══ RECORDS FOR THIS TASK

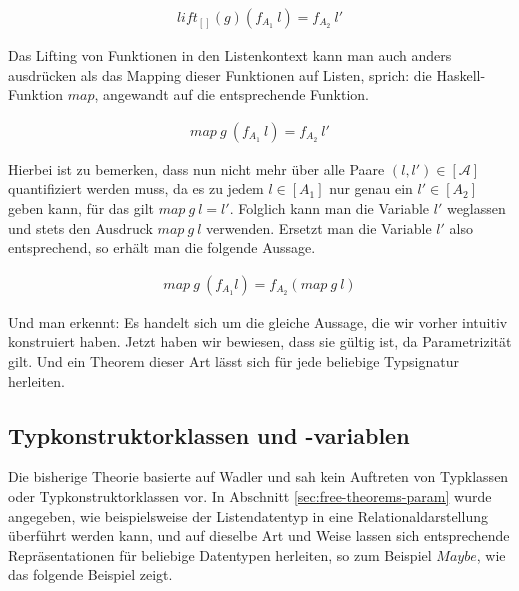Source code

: \begin{align*}
lift_{[]}(g) (f_{A_1}\ l) = f_{A_2}\ l'
\end{align*}

Das Lifting von Funktionen in den Listenkontext kann man auch anders ausdrücken als das Mapping dieser Funktionen auf Listen, sprich:
die Haskell-Funktion $map$, angewandt auf die entsprechende Funktion.

\begin{align*}
map\ g\ (f_{A_1}\ l) = f_{A_2}\ l'
\end{align*}

Hierbei ist zu bemerken, dass nun nicht mehr über alle Paare $(l, l') \in [\mathcal{A}]$
quantifiziert werden muss, da es zu jedem $l \in [A_1]$ nur genau ein $l' \in [A_2]$ geben kann, für das gilt $map\ g\ l = l'$. Folglich kann man die Variable $l'$
weglassen und stets den Ausdruck $map\ g\ l$ verwenden.
Ersetzt man die Variable $l'$ also entsprechend, so erhält man die folgende Aussage.

\begin{align*}
map\ g\ (f_{A_1} l) = f_{A_2} (map\ g\ l)
\end{align*}

Und man erkennt: Es handelt sich um die gleiche Aussage, die wir vorher intuitiv konstruiert haben. Jetzt haben wir bewiesen,
dass sie gültig ist, da Parametrizität gilt. Und ein Theorem dieser Art lässt sich für jede beliebige Typsignatur herleiten.


\subsection{Typkonstruktorklassen und -variablen}

\label{sec:typkonstruktorklassen}

Die bisherige Theorie basierte auf Wadler \cite{wadler} und sah kein Auftreten von Typklassen oder Typkonstruktorklassen vor.
In Abschnitt \ref{sec:free-theorems-param} wurde angegeben, wie beispielsweise der Listendatentyp in eine Relationaldarstellung
überführt werden kann, und auf dieselbe Art und Weise lassen sich entsprechende Repräsentationen für beliebige Datentypen
herleiten, so zum Beispiel $Maybe$, wie das folgende Beispiel zeigt.

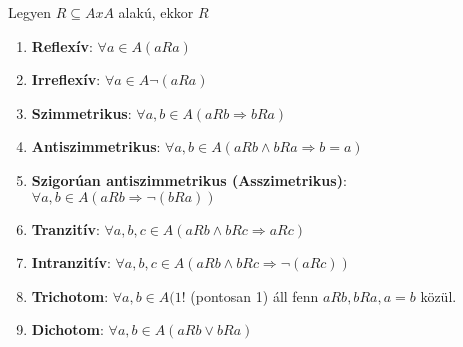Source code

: \begin{frame}
\begin{tcolorbox}[title={Def.: Homogén binér relációk tulajdonságai}]
Legyen $R \subseteq A x A$ alakú, ekkor $R$\\
\begin{enumerate}
\item \textbf{Reflexív}: ${\forall}a \in A (a R a)$
\item \textbf{Irreflexív}: ${\forall}a \in A {\neg}(a R a)$
\item \textbf{Szimmetrikus}: ${\forall}a, b \in A (a R b \Rightarrow b R a)$
\item \textbf{Antiszimmetrikus}: ${\forall}a, b \in A (a R b \land b R a \Rightarrow b = a)$
\item \textbf{Szigorúan antiszimmetrikus (Asszimetrikus)}: ${\forall}a, b \in A (a R b \Rightarrow {\neg}(b R a))$
\item \textbf{Tranzitív}: ${\forall}a, b, c \in A (a R b \land b R c \Rightarrow a R c)$
\item \textbf{Intranzitív}: ${\forall}a, b, c \in A (a R b \land b R c \Rightarrow {\neg}(a R c))$
\item \textbf{Trichotom}: ${\forall}a, b \in A (1!$ (pontosan 1) áll fenn $a R b, b R a, a = b$ közül.
\item \textbf{Dichotom}: ${\forall}a, b \in A (a R b \lor b R a)$
\end{enumerate}
\end{tcolorbox}
\end{frame}

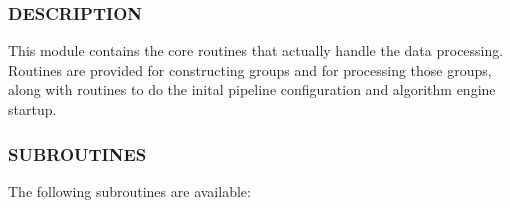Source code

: \subsubsection*{DESCRIPTION\label{ORAC::Core_DESCRIPTION}}


This module contains the core routines that actually handle the
data processing. Routines are provided for constructing groups
and for processing those groups, along with routines to do the
inital pipeline configuration and algorithm engine startup.

\subsubsection*{SUBROUTINES\label{ORAC::Core_SUBROUTINES}}


The following subroutines are available:

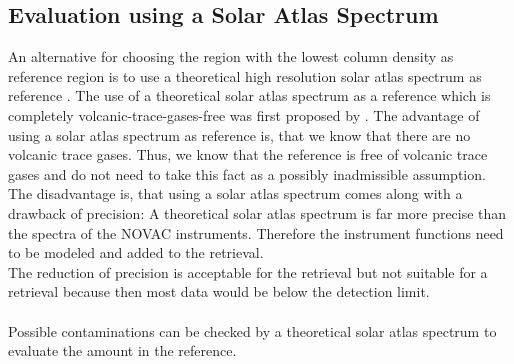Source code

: \subsection*{Evaluation using a Solar Atlas Spectrum \label{kuruz}}
An alternative for choosing the region with the lowest column density as reference region is to use a theoretical high resolution solar atlas spectrum as reference \cite{chance2010improved}.
The use of a theoretical solar atlas spectrum as a reference which is completely volcanic-trace-gases-free was first proposed by \cite{lubcke2014bro}.
The advantage of using a solar atlas spectrum as reference is, that we know that there are no volcanic trace gases. Thus, we know that the reference is free of volcanic trace gases and do not need to take this fact as a possibly inadmissible assumption. The disadvantage is, that using a solar atlas spectrum comes along with a drawback of precision: A theoretical solar atlas spectrum is far more precise than the spectra of the NOVAC instruments. Therefore the instrument functions need to be modeled and added to the retrieval.\\ 
The reduction of precision is acceptable for the
 retrieval but not suitable for a  retrieval because then most data would be below the detection limit.\\
%
\\
%
Possible contaminations can be checked
by a theoretical solar atlas spectrum to evaluate the  amount in the reference.
%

════

EXERCISE DETAILS - Since the pictures are not part of the copy, please transcribe only the lines above from the one with "a \Rightarrow b = a)$" through the one with "The use of a", exactly and with both ends.

ANSWER FOR THE TASK -
\item \textbf{Antiszimmetrikus}: ${\forall}a, b \in A (a R b \land b R a \Rightarrow b = a)$
\item \textbf{Szigorúan antiszimmetrikus (Asszimetrikus)}: ${\forall}a, b \in A (a R b \Rightarrow {\neg}(b R a))$
\item \textbf{Tranzitív}: ${\forall}a, b, c \in A (a R b \land b R c \Rightarrow a R c)$
\item \textbf{Intranzitív}: ${\forall}a, b, c \in A (a R b \land b R c \Rightarrow {\neg}(a R c))$
\item \textbf{Trichotom}: ${\forall}a, b \in A (1!$ (pontosan 1) áll fenn $a R b, b R a, a = b$ közül.
\item \textbf{Dichotom}: ${\forall}a, b \in A (a R b \lor b R a)$
\end{enumerate}
\end{tcolorbox}
\end{frame}

Source code

: \subsubsection*{DESCRIPTION\label{ORAC::Core_DESCRIPTION}}


This module contains the core routines that actually handle the
data processing. Routines are provided for constructing groups
and for processing those groups, along with routines to do the
inital pipeline configuration and algorithm engine startup.

\subsubsection*{SUBROUTINES\label{ORAC::Core_SUBROUTINES}}


The following subroutines are available:

Source code

: \subsection*{Evaluation using a Solar Atlas Spectrum \label{kuruz}}
An alternative for choosing the region with the lowest column density as reference region is to use a theoretical high resolution solar atlas spectrum as reference \cite{chance2010improved}.
The use of a theoretical solar atlas spectrum as a reference which is completely volcanic-trace-gases-free was first proposed by \cite{lubcke2014bro}.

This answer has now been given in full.